Vitruvius, the first Second Life magazine devoted to the arts, is co-edited by Colley and published by Philippe Pascal, an Amsterdam-based designer and media specialist. Its first issue, launched in March, included photographs by Gates. The second issue, which debuted in May, includes works by other Stone Canoe contributors: photos by Douglas Biklen, poems by Phil Memmer and short fiction by Jennifer Pashley. To date, Vitruvius’ second issue has been read by more than 2,200 Second Life subscribers.

Meanwhile, Stone Canoe, the print version, saw considerable success over the past year, garnering two major awards for Issue 2. In April, the issue was recognized at the annual University Continuing Education Association conference in New Orleans with a gold medal in the book category of UCEA’s marketing and design awards competition. And at the conference, Colley and David Lloyd, fiction editor for Issue 2 and professor of creative writing atLe Moyne College, co-presented a paper on Stone Canoe as an example of a sustainable community-based university arts project. As a result of their presentation, The University of Washington is planning a comparable project to serve its region of the Pacific Northwest.

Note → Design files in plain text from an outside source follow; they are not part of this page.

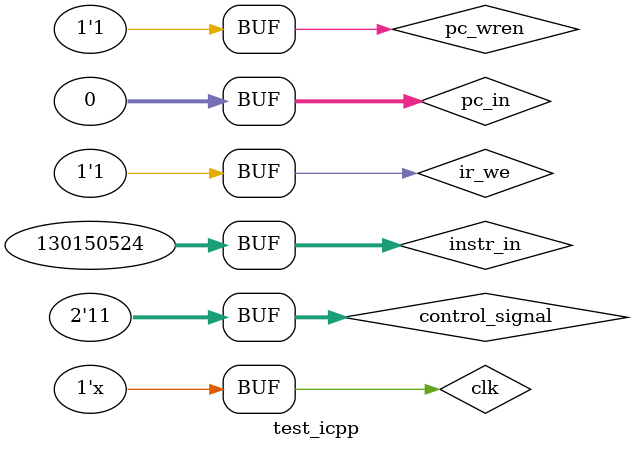
<source format=v>
module irconcatPCSrcPC(clk, ir_we, pc_wren, control_signal, pc_in, instr_in, output_word);
input clk, ir_we, pc_wren;
input[1:0] control_signal;
input[31:0] instr_in, pc_in;
output[31:0] output_word;

wire[31:0] instr_out, concat_out, A_out, ALU_res, ALU, output_pc_src;
wire[15:0] imm16;
wire[4:0] Rd, Rt, Rs;

InstructionRegister ir(clk, instr_in, instr_out, imm16, Rd, Rt, Rs, ir_we);
concat conkitty(pc_in, instr_out, concat_out);
mux_pc_src pcsrc(A_out, ALU_res, ALU, concat_out, control_signal, output_pc_src);
wordlatches_wren pc(clk, output_pc_src, output_word, pc_wren);

endmodule

module test_icpp;
reg clk, ir_we, pc_wren;
reg[1:0] control_signal;
reg[31:0] instr_in, pc_in;
wire[31:0] output_word;

irconcatPCSrcPC icpp(clk, ir_we, pc_wren, control_signal, pc_in, instr_in, output_word);

initial clk=0;
always #100 clk=!clk;

initial begin
instr_in = {5'b0,5'b11111,5'b0,5'b11111,5'b0,5'b11111,2'b0};
#10
ir_we = 1'b1;
pc_wren = 1'b1;
control_signal = 2'b11;
pc_in = 32'b0;
end
endmodule 
</source>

In May, Issue 2 tied for a silver medal in the anthology category at the 12th annual Independent Publishers Book Awards competition, held in association with Book Expo America in Los Angeles, encompassing books from across the United States, Canada and nine other countries.

While the Stone Canoe guest editors are hard at work on the next issue, all are having significant success of their own this year. Memmer, the Stone Canoe poetry editor, director of the Arts Branch of the YMCA of Greater Syracuse and founder of the Downtown Writer’s Center, has a new book of poems, “Threat of Pleasure,” recently published by Word Press and will have a publication celebration and reading July 24 at 7 p.m. at The Red House in Syracuse.

Gail Hoffmann, the Stone Canoe visual arts editor and an SU adjunct professor, this summer has participated in major shows at the Soho20 Chelsea Gallery in New York City, The Cooperstown National, the Attelboro Museum and the Texas National 2008 show, where she took first place.

Eric Gansworth, the Stone Canoe fiction editor and writer-in-residence at Canisius College, has a new book out from Syracuse University Press, “A Half-Life of Cardio-Pulmonary Function,” which was included in the National Book Critics Circle Spring 2008 list of “Good Reads,” as chosen by prominent critics and authors.

For more on Stone Canoe, visit http://www.stonecanoejournal.org/.

To visit Standing Stone Gallery in Second Life, visit http://secondlife.com, install the free Second Life software, and then enter Second Life and create your own avatar. This can be done easily and will allow you to roam around the 3-D world as you wish. Once in Second Life, there are various ways to find the Gates show. Using the search function, type in either “Bob Gates,” “Da Vinci Isle Art Exhibitions” or “Standing Stone Productions,” and you can ask to be teleported to the Standing Stone Gallery. The real-time opening is at 5 p.m. EST, Saturday, July 12.